* [TEXTAUSZUG]
•••••

In einem RPG wie Starfield dürft ihr die Zügel selbst in die Hand nehmen und es obliegt euch, wie ihr das Abenteuer bestreiten wollt. Bei den Quests geben zwar häufig Icons den Weg vor. Allerdings lenkt das nicht davon ab, dass ihr mit viel Freiheiten ausgestattet seid und Quests wie Kämpfe mit unterschiedlichen Lösungen ankommen. Aus heiklen Situationen könnt ihr euch herausreden, oder doch lieber gleich zur Knarre greifen. Es steht euch frei, ob ihr euren Charakter zum Beispiel lieber zum gewieften Hacker ausbildet, um Lager zu plündern und verbotene Orte zu öffnen, oder zur Fitnessmaschine trainiert, die mit den richtigen Raumanzügen geradezu abheben oder besonders viel Schmuggelware transportieren kann.
In Schussgefechten könnt ihr nach Belieben auf Stealth setzen, gegnerische Roboter umprogrammieren und so weiter. Das klingt für ein RPG nicht sonderlich neu, hat aber im Gegensatz zu kürzlichen Konkurrenzprodukten wie Final Fantasy XVI (unser Review) tatsächlich Gewicht, wodurch sich euer Spielstand in Starfield tatsächlich nach eurem individuellen anfühlt.
Außerdem könnt ihr relativ rasch nach Lust und Laune euren Weg abseits der Hauptstory wählen. Manchen Kritiken, laut denen Starfield erst nach zehn oder gar sechzig Stunden in Gang kommt, können wir nicht zustimmen. Sobald ihr in New Atlantis landet, der Basis der Constellation, lenken euch schon erste Sidequests ab, erste Allianzen können geschmiedet werden, Charaktere für eure Party rekrutiert, Planeten relativ frei erkundet und mit Basen bebaut werden. Mit über tausend Planeten könnt ihr eure Rollenspiel-Reise entsprechend breit anlegen, auch wenn nur wenige Orte für die Hauptstory relevant sind. Bei so viel Inhalt gibt es viel Leerraum und ähnliche Aussichtspunkte. In Starfield ist das aber weniger Manko als in anderen Games. Über eine leere Mondlandschaft stapfen und gelegentlich einen Einsiedler stolpern, beflügelt nämlich vielmehr die Weltraum-Atmosphäre.
Nun zum Wermutstropfen: die Erkundung. So sehr Starfield Spieler mit seiner Weltraum-Erforschung ins Staunen versetzen will will, spielerisch tut sich wenig. Nahtloses Erkunden von Weltraum, wie in No Man’s Sky, oder wie es Ubisoft’s Beyond Good & Evil 2 verspricht, ist nämlich nicht möglich. Beim Weltraum zwischen den Planeten handelt es sich um eine Skybox, in der Erkundung nicht vorgesehen ist. Stattdessen sind Landepunkte per Menü anzuwählen, während Ladezeiten die Areale strikt trennen. Kurze Flugpassagen dienen – neben gelegentlichen Weltraumkämpfen – lediglich als Kulisse zwischen der Menüarbeit. Grundlegend ist so ein Oldschool-Ansatz im Stile des ersten Mass Effects nicht schlimm, verfehlt aber vielleicht die Erwartung mancher Zocker.

•••••

* [LISTE DER ZEILEN]
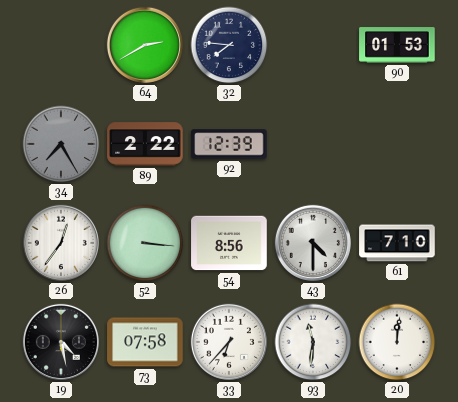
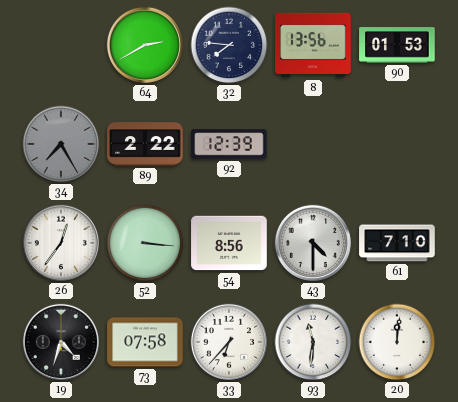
8: none -> 13:56
19: 4:28 -> 4:33
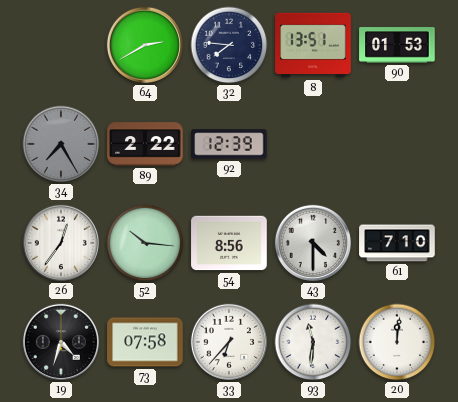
8: 13:56 -> 13:51
52: 3:16 -> 10:16
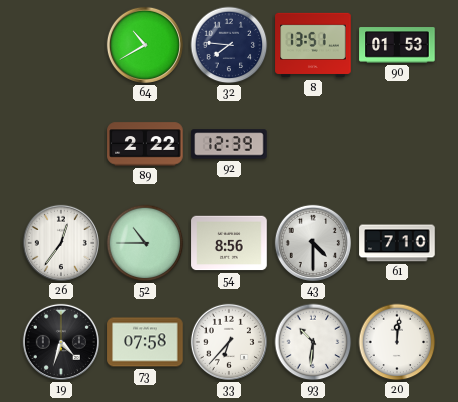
64: 2:40 -> 10:40
34: 7:25 -> none
52: 10:16 -> 10:45
93: 11:31 -> 10:31
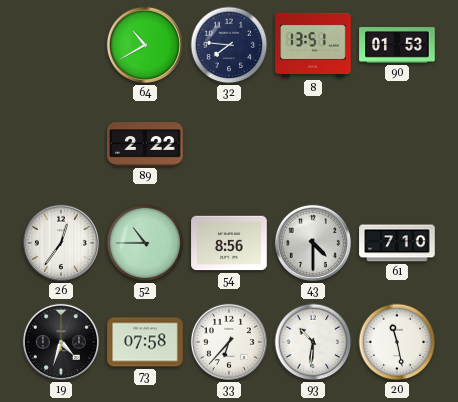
92: 12:39 -> none
20: 12:01 -> 11:28
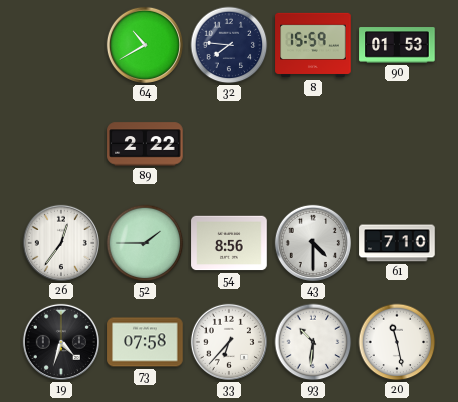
8: 13:51 -> 15:59
52: 10:45 -> 1:45
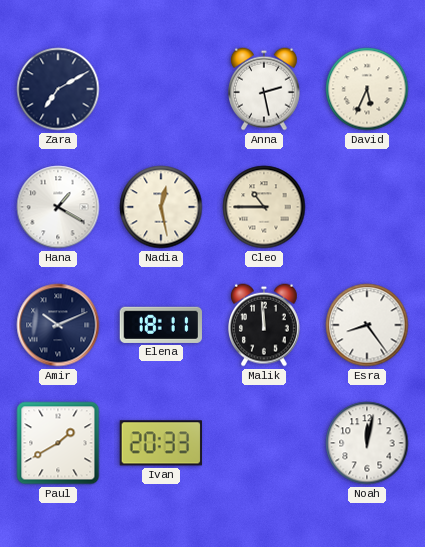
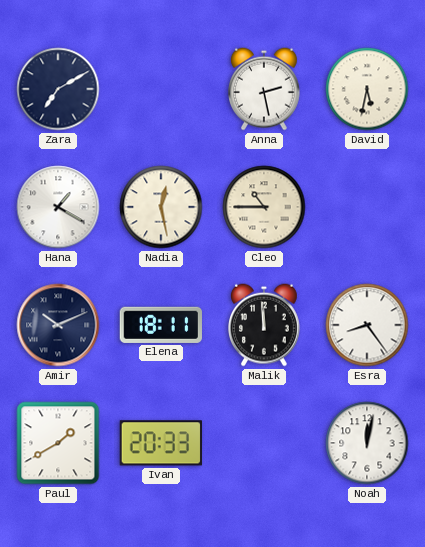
David: 5:34 -> 5:32
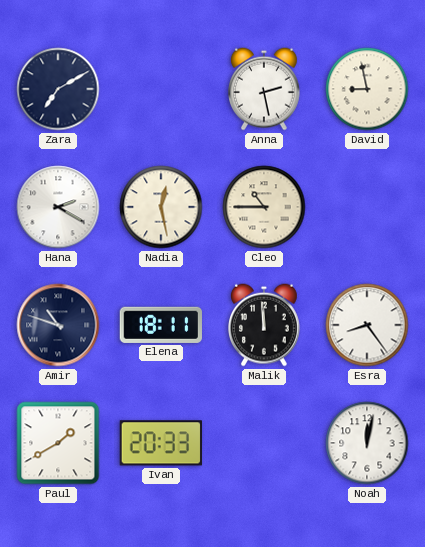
David: 5:32 -> 8:58
Hana: 1:20 -> 2:20
Amir: 10:11 -> 10:48
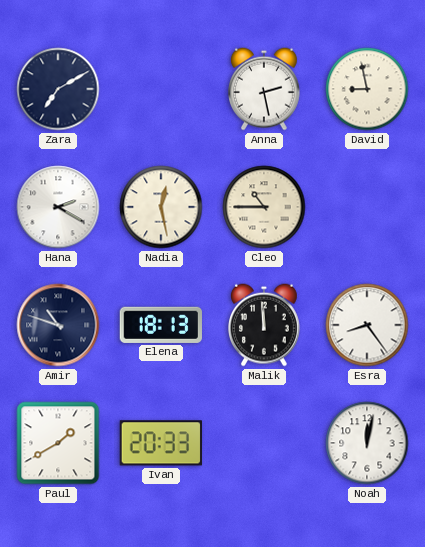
Elena: 18:11 -> 18:13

•••••

Drucke aus dem Textauszug über Starfield alles von „Nun zum Wermutstropfen: die“ bis hinunter zu „Erwartung mancher Zocker.“ wortgetreu ab. Die Zeilen stammen aus einer anderen Quelle.

* [RICHTIGE ANTWORT]
Nun zum Wermutstropfen: die Erkundung. So sehr Starfield Spieler mit seiner Weltraum-Erforschung ins Staunen versetzen will will, spielerisch tut sich wenig. Nahtloses Erkunden von Weltraum, wie in No Man’s Sky, oder wie es Ubisoft’s Beyond Good & Evil 2 verspricht, ist nämlich nicht möglich. Beim Weltraum zwischen den Planeten handelt es sich um eine Skybox, in der Erkundung nicht vorgesehen ist. Stattdessen sind Landepunkte per Menü anzuwählen, während Ladezeiten die Areale strikt trennen. Kurze Flugpassagen dienen – neben gelegentlichen Weltraumkämpfen – lediglich als Kulisse zwischen der Menüarbeit. Grundlegend ist so ein Oldschool-Ansatz im Stile des ersten Mass Effects nicht schlimm, verfehlt aber vielleicht die Erwartung mancher Zocker.